Utilizing renewable electricity and cost-effective carbon resources to facilitate water electrolysis for hydrogen production represents a promising and efficient technology for energy storage and conversion. Anode valorization via selective oxidation can produce valuable chemicals, offering a cleaner alternative to chemical oxidation. In this study, to upgrade lignite alkali-soluble derivatives (ASD), a novel NiCo-LDH@NiC₂O₄/NF electrode was developed using a continuous electrochemical deposition method. When employed as the anode, this electrode achieved an 85% conversion of mandelic acid (MA) to benzoic acid with over 95% selectivity at a constant potential of 1.5 V (vs. RHE) in a 1.0 M KOH solution over 1 h. Concurrently, 75% of ASD was successfully upgraded to fulvic acid (FA) with a selectivity exceeding 90%. Compared to NiCo-LDH/NF and NiC₂O₄/NF electrodes, the NiCo-LDH@NiC₂O₄/NF demonstrated superior electro-catalytic activity and stability.

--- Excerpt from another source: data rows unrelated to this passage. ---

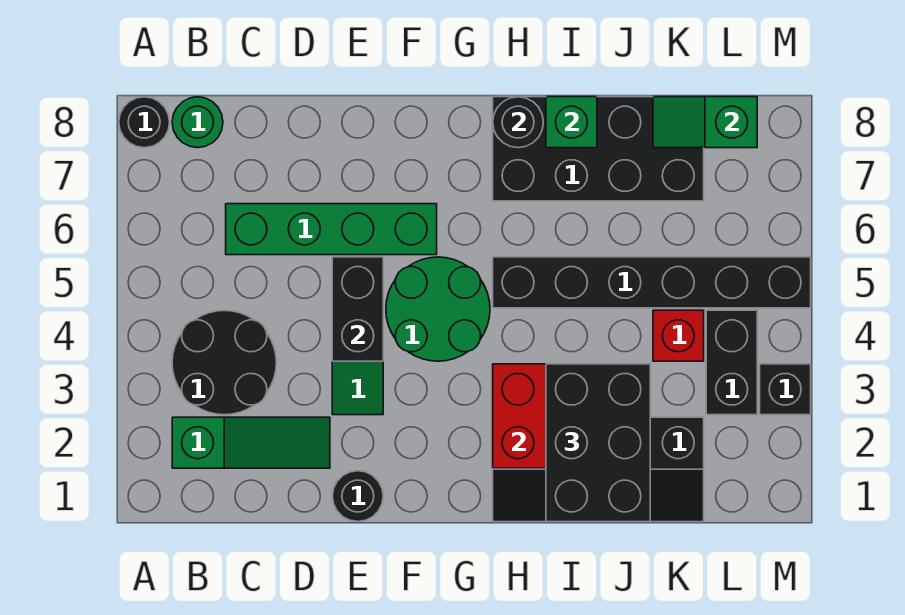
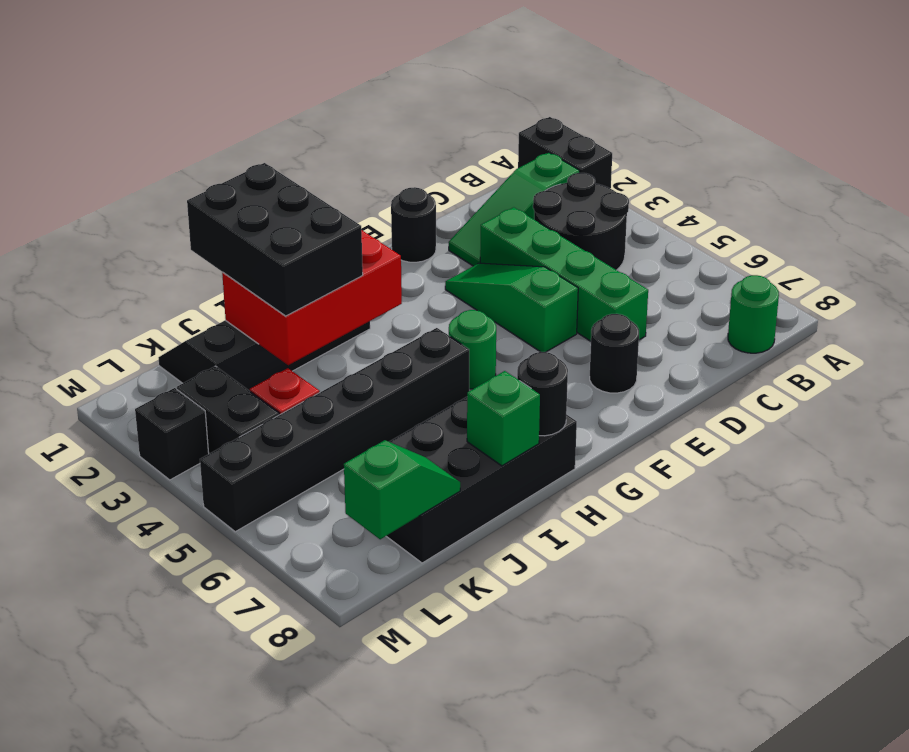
black round brick A8 level 1 -> black round brick E7 level 1
green brick C6:F6 level 1 -> green brick D3:D6 level 1
black brick E4:E5 level 2 -> black brick A1:A2 level 1
green round brick F4:G5 level 1 -> green round brick G5 level 1

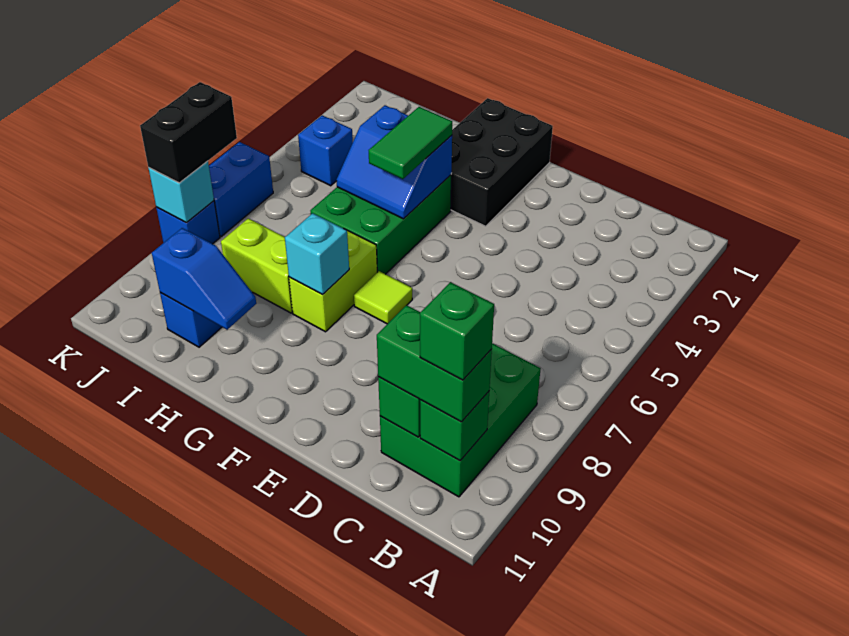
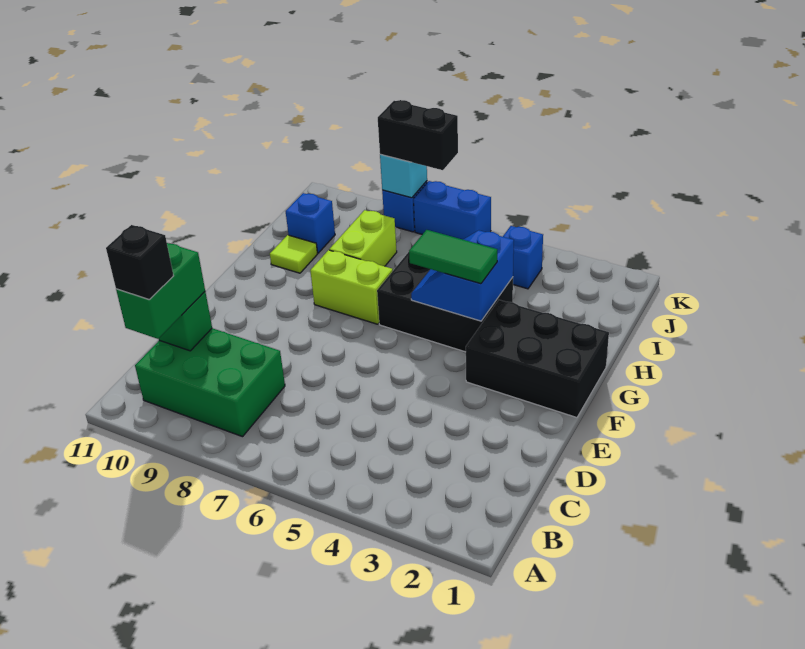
green brick B10 level 2 -> none
green brick B10 level 4 -> black brick B10 level 4
lime tile F7 level 1 -> lime tile H10 level 1
green brick G4:H6 level 1 -> black brick G4:H6 level 1
cyan brick G8 level 2 -> none
blue slope H10:I10 level 2 top I -> none

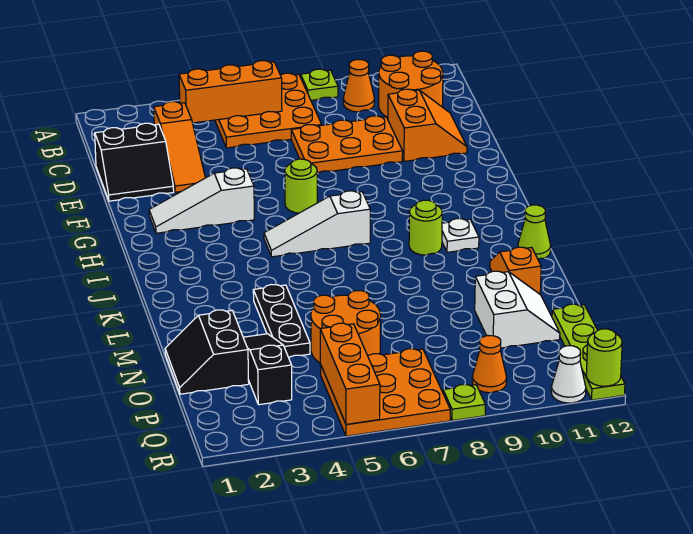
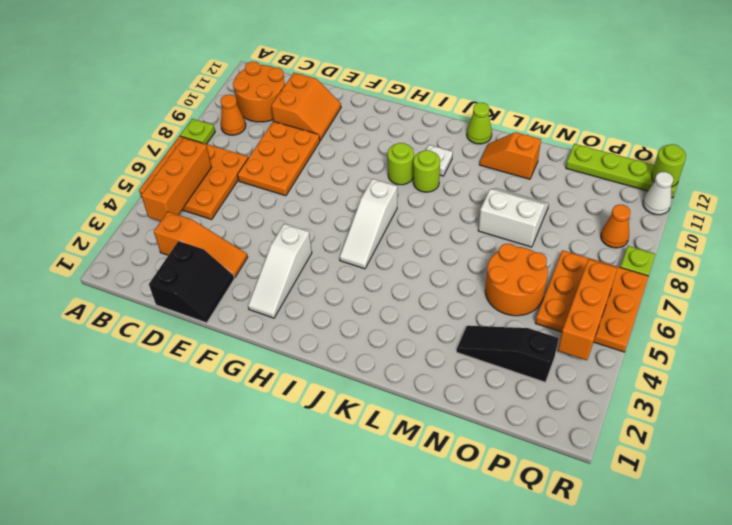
orange slope D10:E11 level 1 top 10 -> orange slope D10:E11 level 1 top D
lime round brick G6 level 1 -> lime round brick I9 level 1
black plate L4:N4 level 1 -> none
black slope N1:O2 level 1 top 2 -> none
white slope N10:O11 level 1 top 10 -> white slope M8:N9 level 1 top 8
orange brick P5:R5 level 2 -> orange brick Q4:Q6 level 2

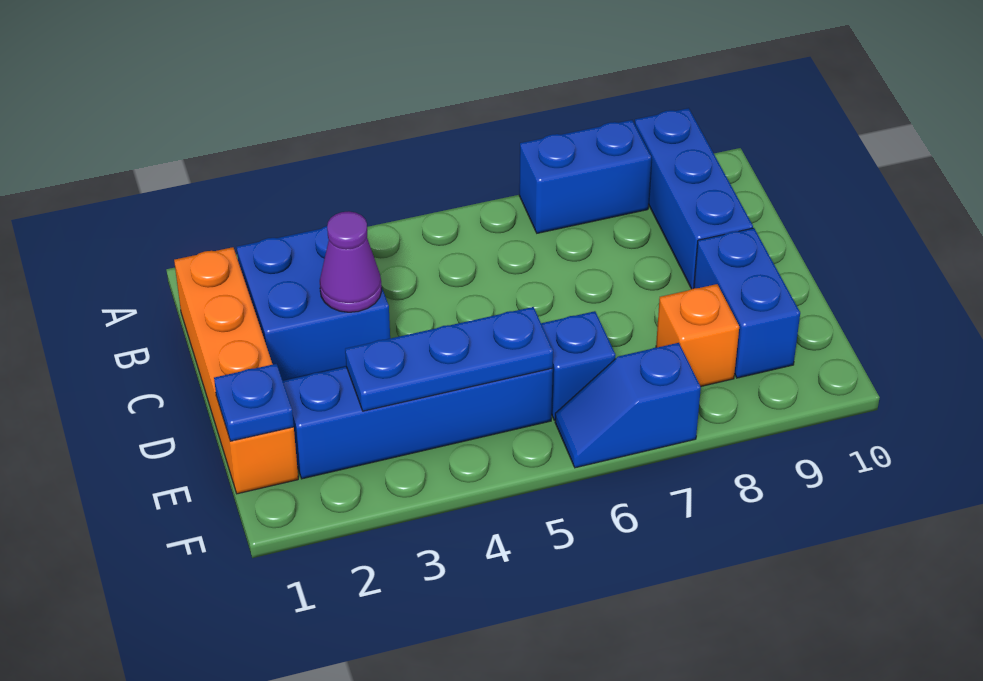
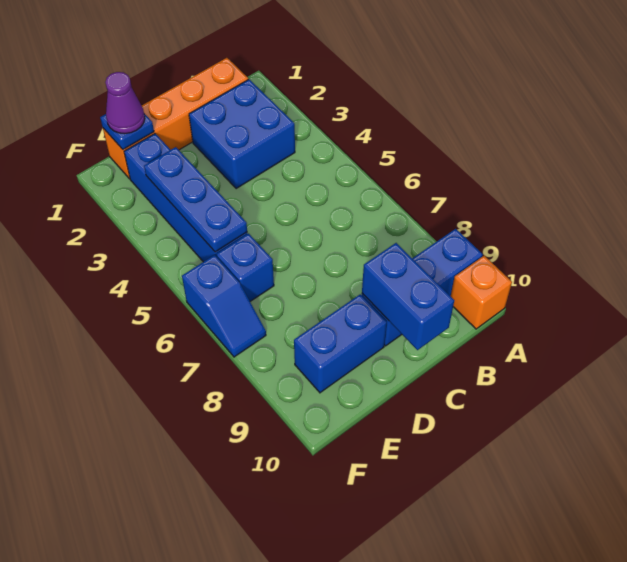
blue brick A7:A8 level 1 -> blue brick C9:C10 level 2
purple cone C3 level 2 -> purple cone E1 level 3
orange brick E8 level 1 -> orange brick A10 level 1
blue slope F6:F7 level 1 top 7 -> blue slope F6:F7 level 1 top 6

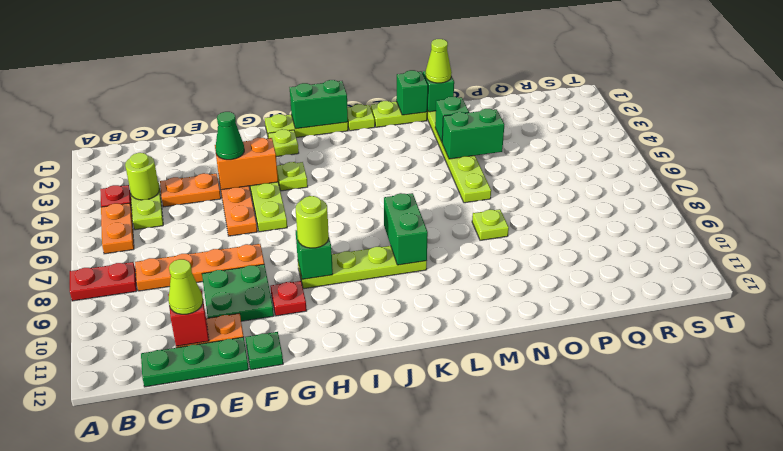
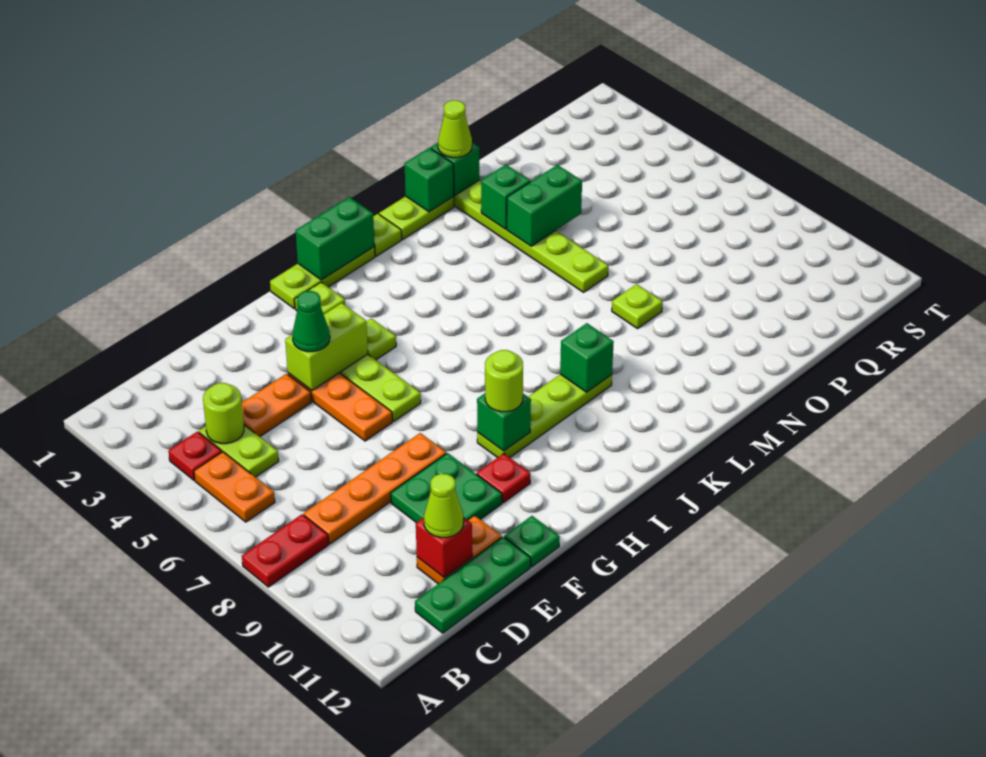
orange brick F4:G4 level 2 -> lime brick F4:G4 level 2
green brick K8:K9 level 2 -> green brick K9 level 2

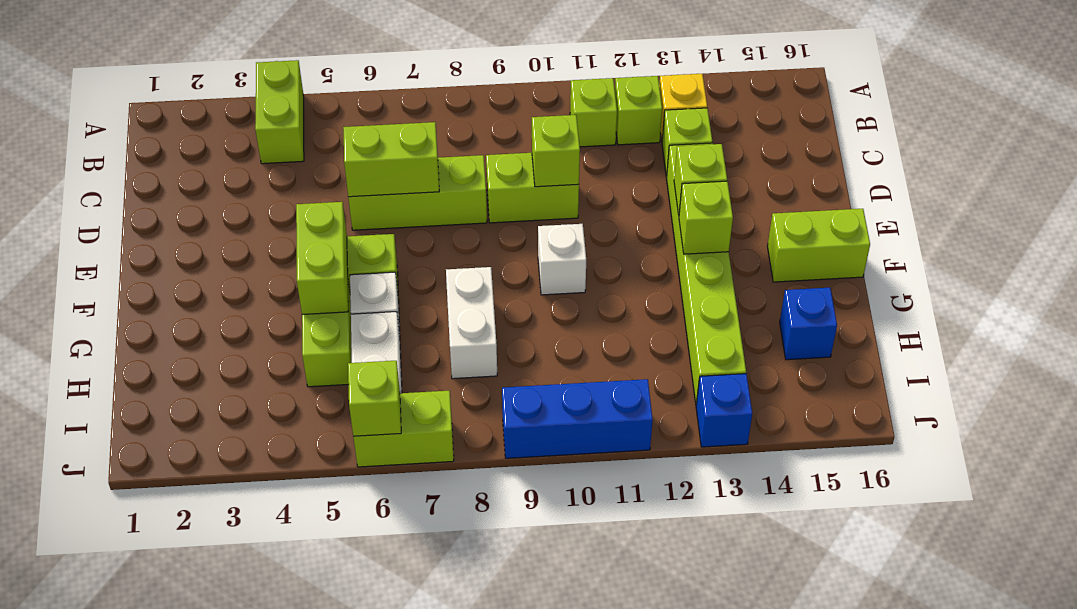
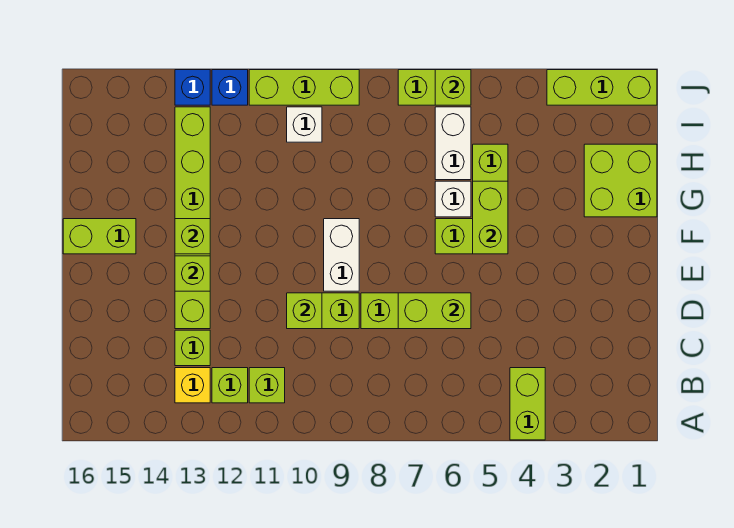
white brick F10 level 1 -> white brick I10 level 1
none -> lime brick G1:H2 level 1
white brick G8:H8 level 1 -> white brick E9:F9 level 1
blue brick H15 level 1 -> blue brick J12 level 1
none -> lime brick J1:J3 level 1
blue brick J9:J11 level 1 -> lime brick J9:J11 level 1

NiCo-LDH is the main active phase, while the pre-deposited NiC₂O₄ significantly enhances both its catalytic activity and stability. The degradation of MA involves the cleavage of the ArC(OH)–C bond due to OH activation, whereas the depolymerization of ASD into FA is primarily attributed to the ring-opening oxidation of aromatic nuclei. The present work provides a green and efficient electro-oxidation strategy, coupled with a novel non-precious metal electrocatalyst, to produce coal-based aromatic carboxylic acids, marking a significant step towards more sustainable and environmentally friendly coal-based chemical manufacturing.